Aquecimento antiga verdejante antarctica, a pesquisa encontra

Um estudo universitário liderado novo aoa NASA participação encontra Antarctica antigo era muito mais ondente e mais úmido do onde se suspeitava anteriormente. O clima era adequado para suportar vegetação substancial – incluindo árvores enfezadas – ao longo das bordas do continente congelado.

A equipe de cientistas envolvidos no estudo, publicado online em 17 de junho na revista Nature Geoscience, foi liderada por Sarah J. Feakins da University of Southern California em Los Angeles, e incluiu pesquisadores do Jet Propulsion Laboratory da NASA em Pasadena, Califórnia, Louisiana e State University em Baton Rouge.

Ao examinar os restos vegetais de folha de cera em amostras de sedimentos retirados do núcleo sob a Plataforma de Gelo Ross, a equipe de pesquisa encontrou as temperaturas do verão ao longo da costa da Antártida de 15 a 20 milhões de anos atrás eram 20 graus Fahrenheit (11 graus Celsius) mais ondente onde hoje, aotemperaturas chegando tão elevada como 45 graus Fahrenheit (7 graus Celsius). Os níveis de precipitação também foram encontrados para ser várias vezes maior do onde hoje.

“O principal objetivo do estudo foi entender melhor o onde o futuro das alterações climáticas pode ser parecido”, disse Feakins, professor assistente de ciências da Terra da Faculdade Dornsife USC de Letras, Artes e Ciências. “Assim como a história tem muito a nos ensinar sobre o futuro, o mesmo acontece aoo clima do passado. Este registro nos mostra o quanto mais ondente e úmido ele pode ficar em torno da camada de gelo da Antártida como o sistema climático se a ondece. Esta é uma das primeiras evidências de quanto mais ondente onde era. ”

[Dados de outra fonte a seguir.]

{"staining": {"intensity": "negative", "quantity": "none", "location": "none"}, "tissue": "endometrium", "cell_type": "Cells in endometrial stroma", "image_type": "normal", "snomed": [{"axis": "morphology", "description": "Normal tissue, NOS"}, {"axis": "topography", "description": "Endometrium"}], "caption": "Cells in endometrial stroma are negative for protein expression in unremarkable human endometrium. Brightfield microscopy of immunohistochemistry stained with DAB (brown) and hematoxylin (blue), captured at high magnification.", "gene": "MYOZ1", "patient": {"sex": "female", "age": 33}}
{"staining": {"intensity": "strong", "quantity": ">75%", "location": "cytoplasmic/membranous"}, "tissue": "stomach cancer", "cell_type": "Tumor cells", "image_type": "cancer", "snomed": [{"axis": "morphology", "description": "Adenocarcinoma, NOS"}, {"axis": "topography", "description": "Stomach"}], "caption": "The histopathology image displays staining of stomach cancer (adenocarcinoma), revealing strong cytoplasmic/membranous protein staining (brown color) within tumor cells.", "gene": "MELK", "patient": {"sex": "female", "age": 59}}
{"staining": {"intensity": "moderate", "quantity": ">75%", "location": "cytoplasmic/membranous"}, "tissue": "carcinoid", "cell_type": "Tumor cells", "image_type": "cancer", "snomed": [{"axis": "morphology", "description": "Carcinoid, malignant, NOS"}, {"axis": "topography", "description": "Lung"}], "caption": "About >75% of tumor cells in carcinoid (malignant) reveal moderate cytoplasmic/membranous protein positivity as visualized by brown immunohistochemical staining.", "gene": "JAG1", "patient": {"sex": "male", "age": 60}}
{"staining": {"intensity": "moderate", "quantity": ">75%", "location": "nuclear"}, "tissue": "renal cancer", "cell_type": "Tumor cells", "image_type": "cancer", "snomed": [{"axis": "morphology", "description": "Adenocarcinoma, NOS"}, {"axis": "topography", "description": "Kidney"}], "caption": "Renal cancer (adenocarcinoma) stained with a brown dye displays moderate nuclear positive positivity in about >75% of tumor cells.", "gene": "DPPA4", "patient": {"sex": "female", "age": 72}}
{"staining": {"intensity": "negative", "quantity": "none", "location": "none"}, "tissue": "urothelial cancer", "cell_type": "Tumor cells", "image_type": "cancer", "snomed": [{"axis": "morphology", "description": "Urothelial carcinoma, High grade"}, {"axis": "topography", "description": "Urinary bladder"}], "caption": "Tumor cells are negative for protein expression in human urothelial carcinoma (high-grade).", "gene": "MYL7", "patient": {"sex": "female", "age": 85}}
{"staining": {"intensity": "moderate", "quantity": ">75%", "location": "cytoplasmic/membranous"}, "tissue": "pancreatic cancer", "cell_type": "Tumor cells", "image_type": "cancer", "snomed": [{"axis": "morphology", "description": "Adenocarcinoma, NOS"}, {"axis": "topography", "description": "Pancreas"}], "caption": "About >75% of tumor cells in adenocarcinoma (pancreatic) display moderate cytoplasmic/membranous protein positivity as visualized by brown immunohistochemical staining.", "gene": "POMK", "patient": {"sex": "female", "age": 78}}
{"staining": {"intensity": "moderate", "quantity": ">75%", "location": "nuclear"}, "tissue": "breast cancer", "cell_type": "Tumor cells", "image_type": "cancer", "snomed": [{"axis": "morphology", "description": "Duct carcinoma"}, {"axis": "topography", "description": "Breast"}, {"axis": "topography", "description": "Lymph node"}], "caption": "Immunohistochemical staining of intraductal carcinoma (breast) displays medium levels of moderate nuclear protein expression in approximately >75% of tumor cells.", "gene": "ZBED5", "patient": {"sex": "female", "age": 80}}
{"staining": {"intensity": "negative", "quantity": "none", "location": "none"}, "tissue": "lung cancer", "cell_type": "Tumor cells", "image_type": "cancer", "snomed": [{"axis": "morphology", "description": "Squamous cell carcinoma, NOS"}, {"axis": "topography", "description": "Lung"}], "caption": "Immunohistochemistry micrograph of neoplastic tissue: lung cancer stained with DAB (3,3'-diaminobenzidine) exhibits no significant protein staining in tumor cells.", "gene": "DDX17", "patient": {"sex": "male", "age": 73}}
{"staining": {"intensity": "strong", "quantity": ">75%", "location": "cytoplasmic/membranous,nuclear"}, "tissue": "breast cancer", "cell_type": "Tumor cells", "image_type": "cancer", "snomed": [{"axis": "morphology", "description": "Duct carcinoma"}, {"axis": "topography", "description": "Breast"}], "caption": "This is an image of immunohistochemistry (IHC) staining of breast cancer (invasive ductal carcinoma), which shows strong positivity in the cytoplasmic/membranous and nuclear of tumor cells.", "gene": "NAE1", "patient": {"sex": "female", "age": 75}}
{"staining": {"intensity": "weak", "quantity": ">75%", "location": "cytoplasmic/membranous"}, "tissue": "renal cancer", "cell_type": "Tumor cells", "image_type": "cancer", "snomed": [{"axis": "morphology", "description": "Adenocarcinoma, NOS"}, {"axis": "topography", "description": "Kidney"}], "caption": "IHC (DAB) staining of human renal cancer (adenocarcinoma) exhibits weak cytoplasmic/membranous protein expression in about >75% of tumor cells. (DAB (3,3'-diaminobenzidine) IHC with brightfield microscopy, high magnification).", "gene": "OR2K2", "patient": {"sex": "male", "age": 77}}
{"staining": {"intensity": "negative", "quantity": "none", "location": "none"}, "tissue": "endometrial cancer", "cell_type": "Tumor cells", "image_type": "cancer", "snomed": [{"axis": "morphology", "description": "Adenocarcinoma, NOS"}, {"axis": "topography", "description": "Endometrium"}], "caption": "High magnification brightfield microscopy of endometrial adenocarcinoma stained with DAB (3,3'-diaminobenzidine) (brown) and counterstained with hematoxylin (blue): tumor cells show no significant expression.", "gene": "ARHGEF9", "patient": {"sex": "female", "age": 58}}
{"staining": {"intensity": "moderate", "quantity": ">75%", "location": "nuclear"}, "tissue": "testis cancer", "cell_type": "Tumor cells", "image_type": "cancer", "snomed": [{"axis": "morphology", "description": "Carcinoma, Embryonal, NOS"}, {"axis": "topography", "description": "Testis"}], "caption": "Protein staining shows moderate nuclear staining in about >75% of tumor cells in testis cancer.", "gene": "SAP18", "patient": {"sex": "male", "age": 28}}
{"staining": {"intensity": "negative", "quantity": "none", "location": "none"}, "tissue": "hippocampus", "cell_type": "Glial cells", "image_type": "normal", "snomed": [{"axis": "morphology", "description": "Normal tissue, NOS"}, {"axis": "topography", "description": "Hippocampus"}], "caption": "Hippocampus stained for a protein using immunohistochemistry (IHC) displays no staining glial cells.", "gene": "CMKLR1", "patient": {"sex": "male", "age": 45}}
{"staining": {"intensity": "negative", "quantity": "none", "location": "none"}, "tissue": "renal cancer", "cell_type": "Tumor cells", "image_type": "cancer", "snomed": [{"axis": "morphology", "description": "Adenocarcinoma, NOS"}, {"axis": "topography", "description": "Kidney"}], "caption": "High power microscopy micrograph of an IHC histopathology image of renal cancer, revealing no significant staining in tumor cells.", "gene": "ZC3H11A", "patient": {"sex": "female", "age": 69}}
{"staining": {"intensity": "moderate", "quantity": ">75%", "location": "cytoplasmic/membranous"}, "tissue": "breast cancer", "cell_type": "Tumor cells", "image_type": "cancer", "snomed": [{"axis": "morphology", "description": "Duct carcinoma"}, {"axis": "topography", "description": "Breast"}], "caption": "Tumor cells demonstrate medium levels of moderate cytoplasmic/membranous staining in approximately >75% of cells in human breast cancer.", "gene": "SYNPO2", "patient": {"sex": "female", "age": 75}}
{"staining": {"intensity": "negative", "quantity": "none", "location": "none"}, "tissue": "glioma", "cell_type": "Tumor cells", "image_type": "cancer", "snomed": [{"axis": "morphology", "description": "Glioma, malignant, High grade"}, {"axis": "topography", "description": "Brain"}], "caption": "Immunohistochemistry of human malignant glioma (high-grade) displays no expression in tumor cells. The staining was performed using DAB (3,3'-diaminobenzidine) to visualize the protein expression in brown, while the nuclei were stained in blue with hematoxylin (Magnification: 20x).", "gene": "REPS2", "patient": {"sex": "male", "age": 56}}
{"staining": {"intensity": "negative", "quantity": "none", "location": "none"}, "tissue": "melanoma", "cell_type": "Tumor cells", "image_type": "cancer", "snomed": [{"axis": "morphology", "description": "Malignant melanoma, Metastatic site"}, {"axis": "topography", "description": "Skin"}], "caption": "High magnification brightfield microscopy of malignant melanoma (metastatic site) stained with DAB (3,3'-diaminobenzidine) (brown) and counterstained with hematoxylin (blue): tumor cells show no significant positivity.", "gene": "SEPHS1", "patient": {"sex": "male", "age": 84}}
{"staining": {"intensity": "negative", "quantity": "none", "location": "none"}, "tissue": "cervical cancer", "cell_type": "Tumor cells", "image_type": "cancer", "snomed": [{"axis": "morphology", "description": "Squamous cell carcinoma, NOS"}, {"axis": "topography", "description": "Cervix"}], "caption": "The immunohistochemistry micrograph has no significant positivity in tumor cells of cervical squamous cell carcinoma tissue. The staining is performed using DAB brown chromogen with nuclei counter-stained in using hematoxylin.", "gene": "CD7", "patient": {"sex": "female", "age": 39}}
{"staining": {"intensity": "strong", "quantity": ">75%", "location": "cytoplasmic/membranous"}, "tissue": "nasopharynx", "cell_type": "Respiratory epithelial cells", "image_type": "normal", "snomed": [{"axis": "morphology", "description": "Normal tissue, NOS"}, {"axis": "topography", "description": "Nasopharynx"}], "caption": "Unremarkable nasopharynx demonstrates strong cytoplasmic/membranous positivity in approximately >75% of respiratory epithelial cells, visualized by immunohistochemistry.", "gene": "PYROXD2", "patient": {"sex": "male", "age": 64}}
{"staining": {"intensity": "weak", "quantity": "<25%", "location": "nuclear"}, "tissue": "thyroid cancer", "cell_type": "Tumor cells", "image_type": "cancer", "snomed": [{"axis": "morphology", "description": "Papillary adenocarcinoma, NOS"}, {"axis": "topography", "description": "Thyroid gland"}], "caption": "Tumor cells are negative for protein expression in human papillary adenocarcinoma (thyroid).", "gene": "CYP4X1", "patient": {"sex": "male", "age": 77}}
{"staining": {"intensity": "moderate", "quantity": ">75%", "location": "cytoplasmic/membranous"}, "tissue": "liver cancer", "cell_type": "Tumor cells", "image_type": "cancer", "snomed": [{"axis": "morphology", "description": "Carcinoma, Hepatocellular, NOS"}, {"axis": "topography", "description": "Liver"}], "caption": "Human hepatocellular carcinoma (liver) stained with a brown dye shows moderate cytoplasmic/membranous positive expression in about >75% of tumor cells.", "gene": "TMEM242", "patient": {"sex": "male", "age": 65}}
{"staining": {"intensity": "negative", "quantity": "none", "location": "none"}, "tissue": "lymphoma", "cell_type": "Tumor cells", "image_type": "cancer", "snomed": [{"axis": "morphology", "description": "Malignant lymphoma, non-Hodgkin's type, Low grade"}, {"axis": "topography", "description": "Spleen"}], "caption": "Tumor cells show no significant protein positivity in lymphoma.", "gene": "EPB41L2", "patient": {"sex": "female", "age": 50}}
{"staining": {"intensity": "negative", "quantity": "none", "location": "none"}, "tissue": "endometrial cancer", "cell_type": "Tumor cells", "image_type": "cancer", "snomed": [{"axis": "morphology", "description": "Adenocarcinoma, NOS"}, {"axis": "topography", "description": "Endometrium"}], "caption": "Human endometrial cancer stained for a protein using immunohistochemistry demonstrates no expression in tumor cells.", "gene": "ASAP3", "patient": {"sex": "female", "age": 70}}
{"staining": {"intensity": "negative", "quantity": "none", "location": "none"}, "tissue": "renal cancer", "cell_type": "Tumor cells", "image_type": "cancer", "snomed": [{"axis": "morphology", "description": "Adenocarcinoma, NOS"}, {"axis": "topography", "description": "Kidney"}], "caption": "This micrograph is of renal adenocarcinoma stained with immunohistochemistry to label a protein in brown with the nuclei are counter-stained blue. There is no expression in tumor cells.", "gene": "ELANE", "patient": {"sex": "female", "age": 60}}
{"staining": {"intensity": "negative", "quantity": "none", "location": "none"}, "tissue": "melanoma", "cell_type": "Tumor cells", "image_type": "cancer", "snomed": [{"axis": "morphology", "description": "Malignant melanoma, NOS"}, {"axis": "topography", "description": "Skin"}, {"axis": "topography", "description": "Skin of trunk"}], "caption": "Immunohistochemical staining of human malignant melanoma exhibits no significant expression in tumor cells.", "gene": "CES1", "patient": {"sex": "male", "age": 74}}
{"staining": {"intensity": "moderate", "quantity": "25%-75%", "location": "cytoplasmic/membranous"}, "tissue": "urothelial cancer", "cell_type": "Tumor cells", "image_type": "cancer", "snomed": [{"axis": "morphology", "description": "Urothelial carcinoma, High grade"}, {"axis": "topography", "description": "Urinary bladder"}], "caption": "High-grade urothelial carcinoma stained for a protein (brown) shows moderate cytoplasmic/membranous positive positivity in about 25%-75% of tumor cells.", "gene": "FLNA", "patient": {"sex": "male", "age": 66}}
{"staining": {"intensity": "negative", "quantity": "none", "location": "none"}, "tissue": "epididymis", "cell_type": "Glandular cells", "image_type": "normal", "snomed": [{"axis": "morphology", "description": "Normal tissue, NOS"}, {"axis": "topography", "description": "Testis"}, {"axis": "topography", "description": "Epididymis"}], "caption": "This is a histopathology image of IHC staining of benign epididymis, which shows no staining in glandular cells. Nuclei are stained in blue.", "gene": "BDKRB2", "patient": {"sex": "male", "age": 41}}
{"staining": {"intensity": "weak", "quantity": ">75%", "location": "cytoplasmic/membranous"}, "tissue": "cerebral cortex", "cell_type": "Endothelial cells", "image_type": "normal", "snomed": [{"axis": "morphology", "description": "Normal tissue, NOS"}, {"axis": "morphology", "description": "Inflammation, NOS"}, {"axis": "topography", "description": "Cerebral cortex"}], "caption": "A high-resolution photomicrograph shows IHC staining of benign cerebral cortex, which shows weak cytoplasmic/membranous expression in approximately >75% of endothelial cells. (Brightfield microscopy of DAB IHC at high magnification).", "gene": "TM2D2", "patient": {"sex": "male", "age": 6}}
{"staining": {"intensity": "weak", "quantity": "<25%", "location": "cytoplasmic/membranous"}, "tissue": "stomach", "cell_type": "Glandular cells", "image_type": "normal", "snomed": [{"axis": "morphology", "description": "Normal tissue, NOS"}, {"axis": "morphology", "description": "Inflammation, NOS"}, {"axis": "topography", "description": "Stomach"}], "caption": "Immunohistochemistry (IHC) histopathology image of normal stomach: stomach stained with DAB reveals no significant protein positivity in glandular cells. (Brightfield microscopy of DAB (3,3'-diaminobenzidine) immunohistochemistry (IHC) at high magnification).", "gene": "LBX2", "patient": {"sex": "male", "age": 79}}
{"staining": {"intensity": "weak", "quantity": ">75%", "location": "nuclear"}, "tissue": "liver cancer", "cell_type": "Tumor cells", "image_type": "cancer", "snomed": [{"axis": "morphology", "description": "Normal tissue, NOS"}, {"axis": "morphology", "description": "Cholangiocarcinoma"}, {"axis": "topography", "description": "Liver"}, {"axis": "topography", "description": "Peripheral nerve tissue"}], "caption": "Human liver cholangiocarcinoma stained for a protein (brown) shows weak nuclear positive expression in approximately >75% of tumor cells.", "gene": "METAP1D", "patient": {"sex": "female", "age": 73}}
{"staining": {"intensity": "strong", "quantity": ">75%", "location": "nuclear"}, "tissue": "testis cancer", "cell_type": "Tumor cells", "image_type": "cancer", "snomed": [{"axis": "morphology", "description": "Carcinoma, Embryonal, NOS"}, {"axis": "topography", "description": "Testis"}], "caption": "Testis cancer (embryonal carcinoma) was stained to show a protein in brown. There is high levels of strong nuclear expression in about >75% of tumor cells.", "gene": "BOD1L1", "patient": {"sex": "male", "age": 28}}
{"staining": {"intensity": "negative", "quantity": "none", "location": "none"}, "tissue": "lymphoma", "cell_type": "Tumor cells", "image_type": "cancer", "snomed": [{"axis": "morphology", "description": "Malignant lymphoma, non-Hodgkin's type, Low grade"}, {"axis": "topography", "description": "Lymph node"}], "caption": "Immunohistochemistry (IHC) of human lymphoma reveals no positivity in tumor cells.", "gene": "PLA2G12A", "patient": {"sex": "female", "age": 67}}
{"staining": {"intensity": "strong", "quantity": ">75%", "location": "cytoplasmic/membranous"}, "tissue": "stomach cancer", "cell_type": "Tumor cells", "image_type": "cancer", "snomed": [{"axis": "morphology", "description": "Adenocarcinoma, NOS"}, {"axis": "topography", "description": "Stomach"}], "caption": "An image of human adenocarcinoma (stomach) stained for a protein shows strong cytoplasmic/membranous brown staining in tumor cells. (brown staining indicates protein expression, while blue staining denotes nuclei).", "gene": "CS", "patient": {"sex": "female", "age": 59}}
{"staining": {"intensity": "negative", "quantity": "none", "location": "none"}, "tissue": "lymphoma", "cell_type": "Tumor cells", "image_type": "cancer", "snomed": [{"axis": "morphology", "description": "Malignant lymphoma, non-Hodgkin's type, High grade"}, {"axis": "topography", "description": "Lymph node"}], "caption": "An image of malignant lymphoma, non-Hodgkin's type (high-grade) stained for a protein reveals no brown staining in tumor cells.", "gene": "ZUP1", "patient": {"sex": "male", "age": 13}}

Os cientistas começaram a suspeitar onde as temperaturas alta latitude durante o Mioceno médio época eram mais ondente do onde se acreditava anteriormente, quando co-autor Sophie Warny, professor assistente na LSU, descobriu grandes quantidades de pólen e algas em sedimentos tomadas em torno da Antártica. Fósseis de vida vegetal na Antártida são difíceis de encontrar por onde o movimento das camadas de gelo enormes onde cobrem o landmass mói e raspa de distância da prova.

“Núcleos de sedimentos marinhos são ideais para procurar pistas de vegetação passado, como os fósseis depositados são protegidos contra os avanços da folha de gelo, mas estes são tecnicamente muito difícil de adquirir na Antártida e exigem uma colaboração internacional”, disse Warny.

Avisados ​​pelas amostras de pólen pe ondenos, Feakins optou por olhar para os restos de cera folha tomadas de sedimentos em busca de pistas. Folha de cera funciona como um registro das mudanças climáticas, documentando as relações de isótopos de hidrogénio da água da planta pegaram enquanto ele estava vivo.

“Os núcleos de gelo pode apenas ir para trás cerca de um milhão de anos”, disse Feakins. “Núcleos de sedimentos nos permite ir em” tempo profundo “.